Trump to discuss US arms sales to Taiwan with Xi Jinping this week, raising crypto supply chain concerns

Trump to discuss US arms sales to Taiwan with Xi Jinping this week, raising crypto supply chain concerns


President Donald Trump is set to raise the thorny issue of US arms sales to Taiwan during a meeting with Chinese President Xi Jinping this week. Taiwan is home to TSMC, the semiconductor giant responsible for producing over 90% of the world’s advanced chips. Those chips are the backbone of Bitcoin mining hardware. Any escalation in cross-strait tensions doesn’t just rattle traditional markets. It threatens the physical supply chain that keeps proof-of-work blockchains humming.

The $14 billion question

The meeting arrives at a moment when a bipartisan group of US senators is pushing for approval of a $14 billion weapons package for Taiwan.

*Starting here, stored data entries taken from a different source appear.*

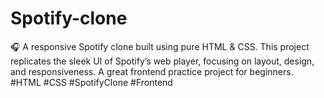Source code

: # Spotify-clone
🎧 A responsive Spotify clone built using pure HTML &amp; CSS. This project replicates the sleek UI of Spotify’s web player, focusing on layout, design, and responsiveness. A great frontend practice project for beginners. #HTML #CSS #SpotifyClone #Frontend
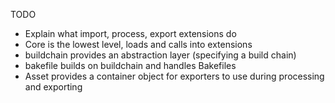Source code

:
TODO

* Explain what import, process, export extensions do
* Core is the lowest level, loads and calls into extensions
* buildchain provides an abstraction layer (specifying a build chain)
* bakefile builds on buildchain and handles Bakefiles 
* Asset provides a container object for exporters to use during processing and
  exporting

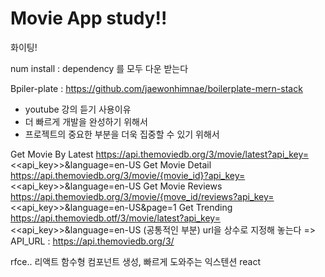 # Movie App study!!
화이팅!

num install : dependency 를 모두 다운 받는다

Bpiler-plate : https://github.com/jaewonhimnae/boilerplate-mern-stack
- youtube 강의 듣기
사용이유
- 더 빠르게 개발을 완성하기 위해서
- 프로젝트의 중요한 부분을 더욱 집중할 수 있기 위해서

Get Movie By Latest
https://api.themoviedb.org/3/movie/latest?api_key=<<api_key>>&language=en-US
Get Movie Detail
https://api.themoviedb.org/3/movie/{movie_id}?api_key=<<api_key>>&language=en-US
Get Movie Reviews
https://api.themoviedb.org/3/movie/{move_id/reviews?api_key=<<api_key>>&language=en-US&page=1
Get Trending
https://api.themoviedb.otf/3/movie/latest?api_key=<<api_key>>&language=en-US
(공통적인 부분) url을 상수로 지정해 놓는다
=> API_URL : https://api.themoviedb.org/3/

rfce.. 리액트 함수형 컴포넌트 생성, 빠르게 도와주는 익스텐션
react 
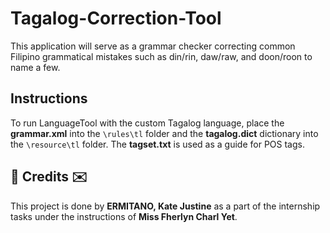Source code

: # Tagalog-Correction-Tool
This application will serve as a grammar checker correcting common Filipino grammatical mistakes such as din/rin, daw/raw, and doon/roon to name a few.

## Instructions
To run LanguageTool with the custom Tagalog language, place the <b>grammar.xml</b> into the <code>\rules\tl</code> folder and the <b>tagalog.dict</b> dictionary into the <code>\resource\tl</code> folder. The <b>tagset.txt</b> is used as a guide for POS tags.

<h2>💌 Credits ✉️</h2>
This project is done by <b>ERMITANO, Kate Justine</b> as a part of the internship tasks under the instructions of <b>Miss Fherlyn Charl Yet</b>.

US arms sales to Taiwan have exceeded $20 billion since 2017, making this a well-worn source of friction between Washington and Beijing.

China claims Taiwan as its own territory. Every weapons deal is treated in Beijing as a direct challenge to that claim. The proposed package would be one of the largest single tranches of military aid to the island, and it’s being debated at the exact moment Trump and Xi sit down.

These discussions sit alongside a broader agenda that includes trade policy and AI development, two areas where the US and China are already locked in competitive escalation.

Why crypto cares about a semiconductor island

Bitcoin mining is a hardware-intensive business. The application-specific integrated circuits, or ASICs, that power mining operations rely on cutting-edge chip fabrication. TSMC is, for all practical purposes, the only company on the planet that can produce these chips at the required scale and sophistication. If something disrupts TSMC’s operations, whether through military conflict, trade sanctions, or supply chain blockades, the pipeline of new mining equipment dries up.

Bitcoin’s market saw a 5% dip in March 2026 following a round of Chinese threats related to Taiwan.

Taiwan’s own crypto pivot

A Taiwanese lawmaker proposed on May 2, 2026, to establish Bitcoin reserves as a hedge against the economic isolation that could accompany a Chinese military threat. If traditional financial channels get disrupted during a conflict, Bitcoin offers an alternative store of value that doesn’t depend on the SWIFT network or the goodwill of any particular central bank.

What this means for investors

The near-term risk is straightforward. If Trump-Xi talks go poorly, or if the $14 billion arms package advances without any diplomatic counterweight, expect a fear-driven selloff in risk assets. The March 2026 dip demonstrated that markets are already conditioned to react to Taiwan-related escalation.

Companies like Bitmain and MicroBT, which depend on TSMC for fabrication, would face margin pressure or delivery delays if supply is constrained. Intel and Samsung are building competing fabrication capacity, but neither is expected to match TSMC’s capabilities for years.

Market participants should be watching not just the diplomatic headlines but the secondary signals: semiconductor export controls, shipping lane activity in the Taiwan Strait, and any changes to TSMC’s customer allocation priorities.